= Orisha Land =

Autonomous zone declared in Austin, Texas by Black activist group

Orisha Land was an occupation protest and self-declared autonomous zone in Austin, Texas, established on February 14, 2021, by the 400+1 collective, in response to the killing of Jordan Walton by an Austin Police officer on February 10 of the same year. As of March 5 the zone consisted of a section of Rosewood Park (which the group renamed "Jordan's Place").

== Jordan Walton's death ==
On February 10, 2021, an Austin Police officer shot and killed Jordan Walton. 400+1's account of Walton's death varies significantly from local news reports thus far. They claim Walton was experiencing a mental health crisis after running his car into an East Austin home and seeking refuge in another. "On the day he was murdered, Jordan’s parents utilized the mental health crisis resources provided by the state to no avail." 400+1 notes that the police responding to the scene did not deescalate the crisis nor deliver care to Walton. Walton's death occurred one month after the killing of Alex Gonzales Jr. and two days after the four year anniversary of David Joseph's death, both at the hands of the police.

Police were called after a report of black jeep crashing into a house. Soon after, another call was received of someone forcing them into a home. When police arrived they heard a disturbance and forced themselves inside. Jordan Walton then allegedly shot at officers and held a child hostage. He was shot by a SWAT officer.
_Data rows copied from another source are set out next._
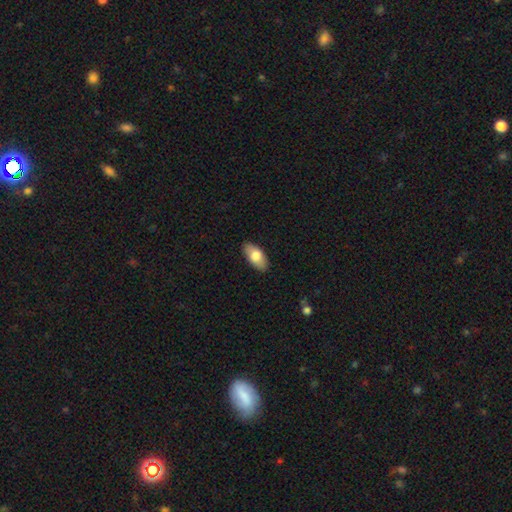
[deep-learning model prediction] A smooth galaxy with no disk features (78%) that is in between round and cigar-shaped (92%).

Vote fractions:
- Smooth or featured? smooth: 78% / featured or disk: 16% / star or artifact: 6%
- How rounded? in between: 92% / cigar-shaped: 6% / round: 3%
- Merging? none: 87% / minor disturbance: 10% / major disturbance: 2% / merger: 1%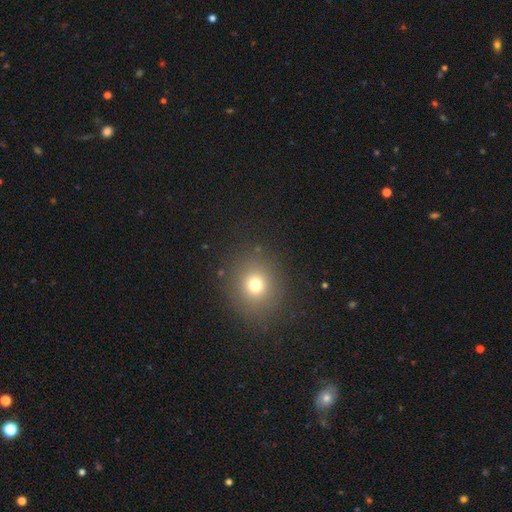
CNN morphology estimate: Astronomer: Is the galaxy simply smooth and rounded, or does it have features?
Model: smooth — 67%.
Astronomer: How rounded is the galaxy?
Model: round — 77%.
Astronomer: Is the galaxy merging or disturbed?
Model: none — 90%.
== Orisha Land's creation ==
Four days after Walton's death, on February 14, 400+1 staked ground on a portion of Rosewood Park to protest the incident. At nine in the morning that day, they initiated a car caravan in Jordan's memory with the intent to establish a no-cop-zone within the perimeter. Orisha Land is a part of 400+1's campaign to #MartialtheBlock, which is a call to action for Black communities to reclaim their power.

The group claims autonomy and rejects the authority of the state within Rosewood Park and an eleven miles perimeter around the park in East Austin, including the location in which Walton was killed.

== End ==
On March 11, 2021, the occupation was evicted, apparently without resistance. In the course of the eviction, the erected tents and other objects were taken away with garbage trucks.